Scientific & standards backing

  • Internet Message Format (RFC 5322) describes header syntax and folding.
  • Sender Policy Framework (RFC 7208), DKIM (RFC 6376), and DMARC (RFC 7489) define authentication semantics.
  • Authenticated Received Chain (RFC 8617) documents forwarding validation.

Privacy & compliance

No data is transmitted or stored server‑side. Use test headers when assessing sensitive messages and avoid sharing live identifiers unnecessarily.

Step‑by‑Step Guide

Email header inspection yields a routing view and authentication snapshot you can triage quickly.

  1. Open the original message and copy the full header text.
  2. Paste the header into the textbox or load a .eml file.
  3. Run the parse and review the summary for sender, domains, and totals.
  4. Check the hop list for delays and ordering; investigate any negative gaps.
  5. Review SPF, DKIM, DMARC, and ARC outcomes and note alignment results.
  6. Copy or export the sections you need to share with a ticket or report.
  • Prefer original Received lines over forwarded copies for timing.
  • Compare From and Return‑Path domains when alignment is No.
  • Use ARC notes to understand mailing‑list or gateway relays.

FAQ

Is my data stored?

No. Parsing and exports occur on your device, and generated files are created locally. No server receives your data.

Avoid pasting sensitive content not needed for analysis.
How accurate is the timing?

Delays are computed from hop timestamps and rounded to seconds. Accuracy depends on sender and relay clocks; negative gaps are flagged but not summed.

What inputs are supported?

Paste a full RFC 5322 header or load a .eml or .txt message file. Only the header portion is parsed; the body is ignored.

Does it verify DKIM cryptography?

No. It inspects header fields for DKIM parameters and presence but does not fetch keys or validate signatures.

Can I use it without connectivity?

Yes, once loaded. All operations are performed locally and do not require requests to external services for parsing.

Is there a cost or sign‑in?

There is no sign‑in or payment flow in this component.
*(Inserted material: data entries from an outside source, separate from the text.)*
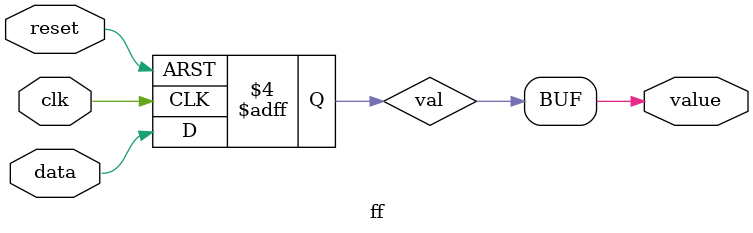
<source format=v>
module ff(
    input data,
    input clk,
    input reset,
    output value
);
reg val = 1'b0;

always @(posedge clk or posedge reset)
begin
    if(reset == 1'b1)
        val = 1'b0;
    else
        val = data;
end

assign value = val;
endmodule

</source>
Availability and hosting terms are set by the site where it runs.

What does “DMARC aligned: No” mean?

The organizational domain in Header.From does not match the domains used by SPF or DKIM. Forwarding or misconfiguration is possible; verify sender intent.

How do I share results?

Copy individual values or export summaries, path tables, and authentication snapshots as documents you can attach to tickets or incidents.

Troubleshooting

  • No output after paste — ensure you included the full header up to the first blank line.
  • Missing hops — some systems strip internal routing; check the original source.
  • Dates show “Invalid” — the hop date format is non‑standard or truncated.
  • All auth “none” — the domain’s results were not recorded in headers.
  • ARC shows “No” — the message was not forwarded through an ARC‑aware relay.
  • Large headers render slowly — reduce hop limit or export without charts.

Glossary

RFC 5322
Standard defining Internet Message Format header fields and folding.
Received header
A line added by each server showing where it got the message and when.
SPF
Sender Policy Framework; policy that states which hosts may send for a domain.
DKIM
DomainKeys Identified Mail; signatures over headers and body to bind identity.
DMARC
Policy evaluating SPF/DKIM alignment with the visible From domain.
ARC
Authenticated Received Chain; asserts prior authentication through forwarders.
Organizational domain
Effective top‑level domain plus one label used for relaxed alignment.
Message‑ID
Unique identifier for the message, typically bound to a sending host.
Path delay
Elapsed time between first and last hops derived from timestamps.
Alignment
Whether SPF or DKIM domains match the visible From at org‑domain level.